» REQUIRED ACTION
Copy out each line below in which the string "Aasa" appears.

» SOURCE MATERIAL
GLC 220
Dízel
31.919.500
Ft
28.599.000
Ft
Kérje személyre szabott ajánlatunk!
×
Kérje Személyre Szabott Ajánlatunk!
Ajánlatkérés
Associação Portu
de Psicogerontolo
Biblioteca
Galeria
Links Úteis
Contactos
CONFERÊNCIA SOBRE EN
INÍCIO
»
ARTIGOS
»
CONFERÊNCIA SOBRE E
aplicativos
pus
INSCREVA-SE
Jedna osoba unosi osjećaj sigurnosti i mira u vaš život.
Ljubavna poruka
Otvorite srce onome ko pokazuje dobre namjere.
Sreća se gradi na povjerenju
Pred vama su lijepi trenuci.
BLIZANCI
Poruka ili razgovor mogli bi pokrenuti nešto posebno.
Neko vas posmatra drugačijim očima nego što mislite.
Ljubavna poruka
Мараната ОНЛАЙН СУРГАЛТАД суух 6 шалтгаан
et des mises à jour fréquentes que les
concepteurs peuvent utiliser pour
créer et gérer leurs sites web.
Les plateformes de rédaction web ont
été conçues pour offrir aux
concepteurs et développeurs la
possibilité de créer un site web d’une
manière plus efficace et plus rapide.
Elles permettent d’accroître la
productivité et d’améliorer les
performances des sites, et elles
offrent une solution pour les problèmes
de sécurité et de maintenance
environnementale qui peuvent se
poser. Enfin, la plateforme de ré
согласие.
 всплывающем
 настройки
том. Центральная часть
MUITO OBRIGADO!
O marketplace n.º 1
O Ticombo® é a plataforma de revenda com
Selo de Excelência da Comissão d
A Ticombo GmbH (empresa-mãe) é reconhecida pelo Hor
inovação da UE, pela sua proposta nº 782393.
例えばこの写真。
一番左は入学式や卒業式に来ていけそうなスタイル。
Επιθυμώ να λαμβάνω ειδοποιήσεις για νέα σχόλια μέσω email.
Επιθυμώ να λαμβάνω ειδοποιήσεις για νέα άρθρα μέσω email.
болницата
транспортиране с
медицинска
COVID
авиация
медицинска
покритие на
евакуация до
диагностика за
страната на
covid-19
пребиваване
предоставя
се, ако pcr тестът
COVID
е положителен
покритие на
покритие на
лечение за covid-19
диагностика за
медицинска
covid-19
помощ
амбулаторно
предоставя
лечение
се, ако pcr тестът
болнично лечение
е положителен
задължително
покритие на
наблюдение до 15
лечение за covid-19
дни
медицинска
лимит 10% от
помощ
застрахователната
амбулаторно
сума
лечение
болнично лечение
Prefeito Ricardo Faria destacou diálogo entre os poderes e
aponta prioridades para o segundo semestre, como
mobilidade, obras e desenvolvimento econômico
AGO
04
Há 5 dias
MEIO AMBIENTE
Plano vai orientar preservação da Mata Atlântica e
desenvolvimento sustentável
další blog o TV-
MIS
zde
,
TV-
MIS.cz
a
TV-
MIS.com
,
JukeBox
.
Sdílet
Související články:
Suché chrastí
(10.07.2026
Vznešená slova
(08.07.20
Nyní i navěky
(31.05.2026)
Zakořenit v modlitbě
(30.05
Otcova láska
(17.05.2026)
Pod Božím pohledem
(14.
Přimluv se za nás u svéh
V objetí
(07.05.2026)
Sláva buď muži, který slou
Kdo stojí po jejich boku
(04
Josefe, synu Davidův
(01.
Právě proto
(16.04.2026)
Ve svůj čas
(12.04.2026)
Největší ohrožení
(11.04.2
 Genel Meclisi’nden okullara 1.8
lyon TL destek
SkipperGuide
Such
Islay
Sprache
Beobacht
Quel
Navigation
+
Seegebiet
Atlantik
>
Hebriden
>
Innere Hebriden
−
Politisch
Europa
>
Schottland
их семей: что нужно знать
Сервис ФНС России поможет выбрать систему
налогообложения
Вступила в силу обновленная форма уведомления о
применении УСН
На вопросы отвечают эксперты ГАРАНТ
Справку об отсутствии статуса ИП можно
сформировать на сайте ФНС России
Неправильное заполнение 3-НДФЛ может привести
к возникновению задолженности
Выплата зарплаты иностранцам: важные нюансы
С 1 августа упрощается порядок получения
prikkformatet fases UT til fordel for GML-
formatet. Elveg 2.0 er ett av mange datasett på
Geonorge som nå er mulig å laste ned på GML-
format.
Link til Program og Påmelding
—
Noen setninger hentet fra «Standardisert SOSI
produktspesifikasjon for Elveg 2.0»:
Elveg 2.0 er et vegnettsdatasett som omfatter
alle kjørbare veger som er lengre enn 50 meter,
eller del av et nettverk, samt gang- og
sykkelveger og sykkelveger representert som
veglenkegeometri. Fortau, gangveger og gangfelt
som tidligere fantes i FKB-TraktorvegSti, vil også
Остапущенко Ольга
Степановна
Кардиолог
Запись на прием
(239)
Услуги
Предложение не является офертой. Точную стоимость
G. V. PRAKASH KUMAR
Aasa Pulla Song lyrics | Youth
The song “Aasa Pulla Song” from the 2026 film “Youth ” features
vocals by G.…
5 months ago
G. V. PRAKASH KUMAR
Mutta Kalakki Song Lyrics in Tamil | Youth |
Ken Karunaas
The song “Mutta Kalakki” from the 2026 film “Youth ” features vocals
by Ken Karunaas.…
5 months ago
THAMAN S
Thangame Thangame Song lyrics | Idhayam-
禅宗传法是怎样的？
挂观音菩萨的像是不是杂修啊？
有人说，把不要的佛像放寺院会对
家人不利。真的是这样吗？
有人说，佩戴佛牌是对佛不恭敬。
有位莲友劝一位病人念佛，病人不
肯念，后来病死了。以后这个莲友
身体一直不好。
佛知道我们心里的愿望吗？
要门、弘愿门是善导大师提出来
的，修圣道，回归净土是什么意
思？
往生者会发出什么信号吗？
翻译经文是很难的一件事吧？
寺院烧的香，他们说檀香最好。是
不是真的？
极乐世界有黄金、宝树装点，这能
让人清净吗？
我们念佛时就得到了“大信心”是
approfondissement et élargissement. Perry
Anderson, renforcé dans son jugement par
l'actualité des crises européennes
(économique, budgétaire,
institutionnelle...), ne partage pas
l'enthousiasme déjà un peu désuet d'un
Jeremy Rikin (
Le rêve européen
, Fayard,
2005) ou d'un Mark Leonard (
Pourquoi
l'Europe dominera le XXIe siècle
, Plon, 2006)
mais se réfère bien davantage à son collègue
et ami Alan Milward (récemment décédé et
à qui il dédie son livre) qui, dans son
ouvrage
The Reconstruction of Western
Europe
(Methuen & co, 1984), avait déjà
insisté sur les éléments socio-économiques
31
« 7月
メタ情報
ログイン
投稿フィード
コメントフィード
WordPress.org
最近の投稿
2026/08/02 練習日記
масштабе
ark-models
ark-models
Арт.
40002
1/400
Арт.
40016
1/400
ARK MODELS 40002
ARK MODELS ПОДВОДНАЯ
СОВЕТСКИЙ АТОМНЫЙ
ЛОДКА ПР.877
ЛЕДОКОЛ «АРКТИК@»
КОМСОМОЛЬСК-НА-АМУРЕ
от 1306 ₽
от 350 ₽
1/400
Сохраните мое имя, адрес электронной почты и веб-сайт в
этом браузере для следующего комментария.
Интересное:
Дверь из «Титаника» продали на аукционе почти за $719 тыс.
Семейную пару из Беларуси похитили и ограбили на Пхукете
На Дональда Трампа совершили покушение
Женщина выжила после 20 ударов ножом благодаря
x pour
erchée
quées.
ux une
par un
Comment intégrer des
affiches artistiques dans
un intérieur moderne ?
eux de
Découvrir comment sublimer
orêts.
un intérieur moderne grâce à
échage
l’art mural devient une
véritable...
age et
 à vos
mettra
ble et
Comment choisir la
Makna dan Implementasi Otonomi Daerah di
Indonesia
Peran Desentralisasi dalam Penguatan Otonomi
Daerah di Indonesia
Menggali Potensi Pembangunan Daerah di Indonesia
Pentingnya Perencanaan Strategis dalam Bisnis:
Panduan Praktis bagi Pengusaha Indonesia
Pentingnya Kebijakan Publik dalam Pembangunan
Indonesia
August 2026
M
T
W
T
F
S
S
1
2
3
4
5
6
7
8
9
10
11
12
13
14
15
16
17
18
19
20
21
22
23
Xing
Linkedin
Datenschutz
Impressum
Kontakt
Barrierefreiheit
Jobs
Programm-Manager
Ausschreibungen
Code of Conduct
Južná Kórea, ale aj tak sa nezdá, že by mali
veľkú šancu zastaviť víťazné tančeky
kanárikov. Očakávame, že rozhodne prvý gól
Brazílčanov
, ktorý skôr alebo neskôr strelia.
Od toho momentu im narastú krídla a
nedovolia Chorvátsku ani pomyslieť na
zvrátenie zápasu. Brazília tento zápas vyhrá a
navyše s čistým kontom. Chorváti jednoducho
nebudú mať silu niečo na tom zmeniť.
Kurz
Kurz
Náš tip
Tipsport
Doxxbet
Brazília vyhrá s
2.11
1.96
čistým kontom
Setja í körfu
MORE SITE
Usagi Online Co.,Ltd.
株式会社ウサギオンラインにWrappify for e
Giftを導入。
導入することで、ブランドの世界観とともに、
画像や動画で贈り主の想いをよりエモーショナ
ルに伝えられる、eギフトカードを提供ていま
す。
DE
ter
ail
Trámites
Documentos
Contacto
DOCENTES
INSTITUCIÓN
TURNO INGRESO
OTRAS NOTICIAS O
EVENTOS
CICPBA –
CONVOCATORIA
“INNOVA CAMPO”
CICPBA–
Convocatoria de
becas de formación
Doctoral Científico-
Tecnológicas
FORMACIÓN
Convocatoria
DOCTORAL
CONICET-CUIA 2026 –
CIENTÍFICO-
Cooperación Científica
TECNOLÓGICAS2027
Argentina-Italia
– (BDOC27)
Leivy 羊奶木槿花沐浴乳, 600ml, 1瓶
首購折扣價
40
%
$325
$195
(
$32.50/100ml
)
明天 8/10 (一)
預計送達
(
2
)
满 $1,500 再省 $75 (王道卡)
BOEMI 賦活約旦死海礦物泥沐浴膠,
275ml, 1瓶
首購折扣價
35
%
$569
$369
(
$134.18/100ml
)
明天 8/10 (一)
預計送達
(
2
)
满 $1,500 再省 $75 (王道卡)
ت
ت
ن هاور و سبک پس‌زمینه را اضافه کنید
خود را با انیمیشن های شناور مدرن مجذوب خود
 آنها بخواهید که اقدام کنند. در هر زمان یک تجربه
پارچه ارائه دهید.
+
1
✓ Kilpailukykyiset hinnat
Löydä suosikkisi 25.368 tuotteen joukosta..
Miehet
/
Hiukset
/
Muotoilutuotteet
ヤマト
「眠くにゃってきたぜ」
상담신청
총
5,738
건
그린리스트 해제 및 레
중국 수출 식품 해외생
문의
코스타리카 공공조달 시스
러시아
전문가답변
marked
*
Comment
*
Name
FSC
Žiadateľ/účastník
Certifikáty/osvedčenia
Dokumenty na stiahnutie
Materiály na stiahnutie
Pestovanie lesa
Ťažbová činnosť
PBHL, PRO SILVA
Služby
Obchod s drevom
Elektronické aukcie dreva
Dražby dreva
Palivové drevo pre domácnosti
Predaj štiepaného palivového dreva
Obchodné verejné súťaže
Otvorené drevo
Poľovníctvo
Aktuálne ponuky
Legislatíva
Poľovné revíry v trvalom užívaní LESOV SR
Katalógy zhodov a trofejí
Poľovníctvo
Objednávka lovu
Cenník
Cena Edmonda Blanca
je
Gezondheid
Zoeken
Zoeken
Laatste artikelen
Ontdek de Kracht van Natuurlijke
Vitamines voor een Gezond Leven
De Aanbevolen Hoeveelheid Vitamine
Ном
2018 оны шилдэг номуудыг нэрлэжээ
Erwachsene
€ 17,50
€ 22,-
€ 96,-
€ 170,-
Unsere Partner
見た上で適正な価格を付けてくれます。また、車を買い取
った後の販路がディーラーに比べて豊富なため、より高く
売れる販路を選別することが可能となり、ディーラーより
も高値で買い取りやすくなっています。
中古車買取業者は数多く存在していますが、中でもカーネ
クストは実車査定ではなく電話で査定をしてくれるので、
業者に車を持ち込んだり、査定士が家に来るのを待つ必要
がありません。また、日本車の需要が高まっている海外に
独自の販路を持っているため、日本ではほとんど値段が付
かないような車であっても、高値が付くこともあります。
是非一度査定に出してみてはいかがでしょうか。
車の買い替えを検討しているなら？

» SOLUTION TO THE PROBLEM
Aasa Pulla Song lyrics | Youth
The song “Aasa Pulla Song” from the 2026 film “Youth ” features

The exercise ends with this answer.